PAGE EXCERPT |
..........

The warlock was designed to deal massive un-resistable, un-save-able damage at range.
 
to be fair,... I was playing an extremely un-optomized character in order to have a fun gimick
 
12:13 AM
Yes. And so was Matt.
 
yes
 
Which means Geoff's "I found this build on GitP" chargen style left you both in the dust.
The question being talked about here isn't that extreme, but it's the same deal.
 
well, he had a lot of his D&D experience with a tryhard minmax group that had a GM who killed his characters off in order to get him to be a co-GM for certain sessions
soooo I can't actually blame him entirely on that point
 
Mismatched combat power in a system where combat power is a primary form of agency means mismatched agency.
 
@BESW yes, my point is, his experience in D&D was a lot more messed up than mine ever was
 
12:16 AM
@trogdor I wish I'd known more about that at the time, I might've been able to help.
 
that one campaign was probably the worst in terms of that kind of thing I actually ever had
 
@Miniman Encumbrance, mainly. =)
 
and my character gimick was still fun for me, at the very least
 
@nitsua60 "No such thing as D&D" is the big one.
 
@BESW he only told me about it after we were starting to move into 4e, as I recall
or at least only told me to that kind of extent
 
12:18 AM
@Miniman No such thing as D&D? Is that the thing about every table actually playing a different game?
 
@thedarkwanderer exactly
 
@Miniman amen.
 
@BESW I also, at the time, never considered it in the light of "maybe BESW can help with this" I always thought of it as "ok well, this thing happened"
because I mean, for one thing, he never said it was a thing he needed help with
I also think, to some extent, by the time the Warlock was a thing, he might have felt like the characters that Matt and I had made might need some, like, carrying
I realize that isn't necessarily the right way to think of it with a GM/DM, such as yourself, who isn't trying to be the antagonist of the players
and I am quite sure you were the only DM he ever had, at the very least up to that point, who took any view other than the antagonistic kind of DMing
as I understand it, that is in fact an issue with the D&D community as a general whole XD
 
@BESW Brian wrote a whole paper on the topic, IIRC
 
12:24 AM
@Magician Yup. I've slogged through a page or two of it.
 
Hahaha, yeah
Academese... is.
 
@Magician -- something had me wondering...are IDs edible? :P
 
@Shalvenay Everything is edible.
 
in any case, I did like that 4e, for example, let me build a "gimick" character, in fact more than one, that actually turned out to be very viable at what they do
 
@Miniman haha
 
12:26 AM
If you mean "what happens if you eat an ID?" then that's a different question ;)

..........

GIVEN RECORDS |
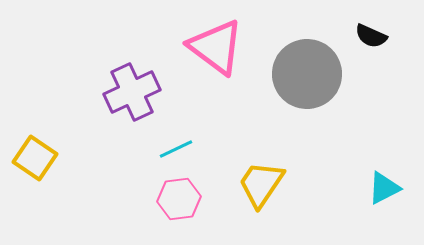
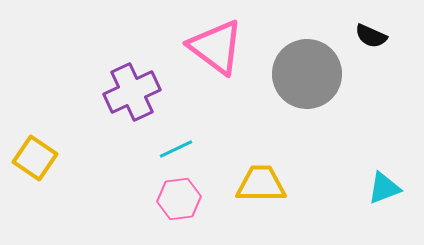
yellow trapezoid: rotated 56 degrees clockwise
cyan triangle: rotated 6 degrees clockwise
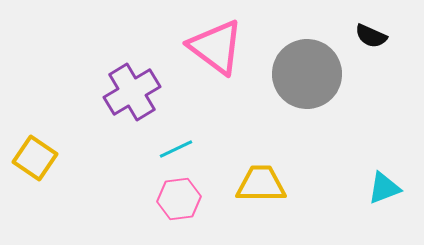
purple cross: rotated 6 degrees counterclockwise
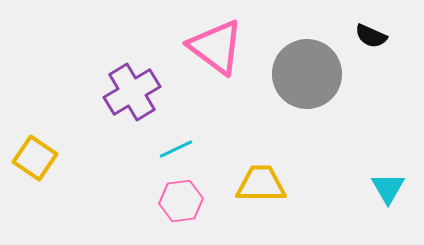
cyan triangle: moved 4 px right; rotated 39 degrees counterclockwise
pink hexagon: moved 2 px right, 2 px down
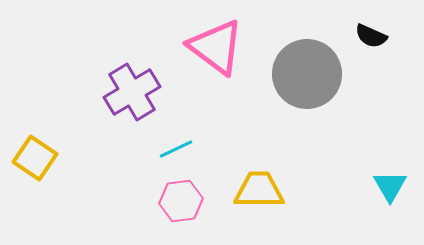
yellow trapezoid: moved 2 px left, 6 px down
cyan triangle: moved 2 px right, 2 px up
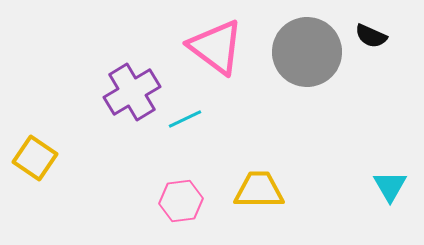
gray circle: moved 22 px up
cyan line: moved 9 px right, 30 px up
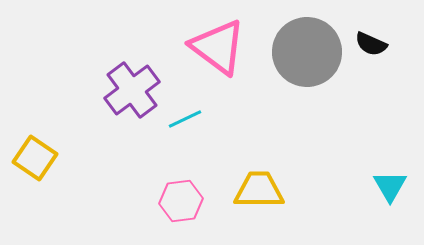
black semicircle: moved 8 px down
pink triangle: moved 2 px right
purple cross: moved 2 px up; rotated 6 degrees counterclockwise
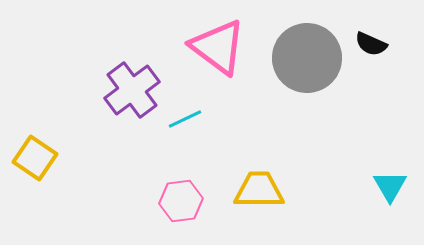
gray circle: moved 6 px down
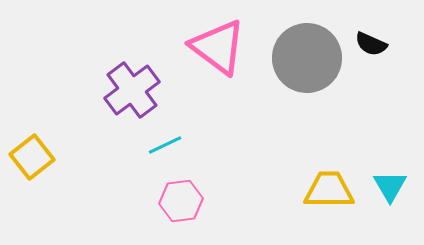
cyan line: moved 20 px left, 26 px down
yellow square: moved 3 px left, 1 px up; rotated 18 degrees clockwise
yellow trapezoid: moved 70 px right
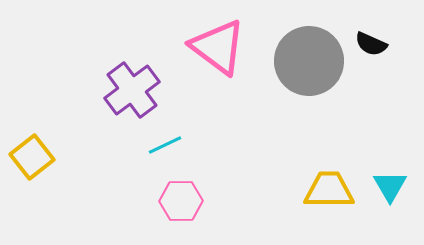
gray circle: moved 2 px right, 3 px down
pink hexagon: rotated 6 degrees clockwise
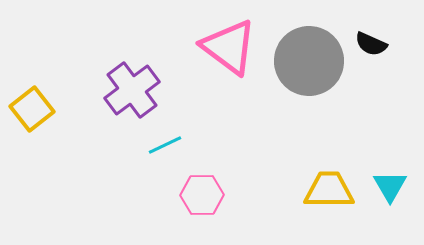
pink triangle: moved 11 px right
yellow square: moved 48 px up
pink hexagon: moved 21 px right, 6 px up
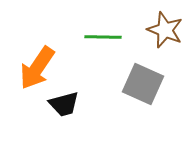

..........

TASK REQUIREMENTS |
A. Please list every timestamp that appears in the chat excerpt.
B. In the entries, rewrite the lines beginning with the one that has "purple cross: rotated" and stopping after the one that has "gray circle: moved 6 px down". Change "px" to "pixels", keep everything else the same, and leave out the picture lines.

RESPONSES IN ORDER |
A.
12:13 AM
12:16 AM
12:18 AM
12:24 AM
12:26 AM

B.
purple cross: rotated 6 degrees counterclockwise
cyan triangle: moved 4 pixels right; rotated 39 degrees counterclockwise
pink hexagon: moved 2 pixels right, 2 pixels down
yellow trapezoid: moved 2 pixels left, 6 pixels down
cyan triangle: moved 2 pixels right, 2 pixels up
gray circle: moved 22 pixels up
cyan line: moved 9 pixels right, 30 pixels up
black semicircle: moved 8 pixels down
pink triangle: moved 2 pixels right
purple cross: moved 2 pixels up; rotated 6 degrees counterclockwise
gray circle: moved 6 pixels down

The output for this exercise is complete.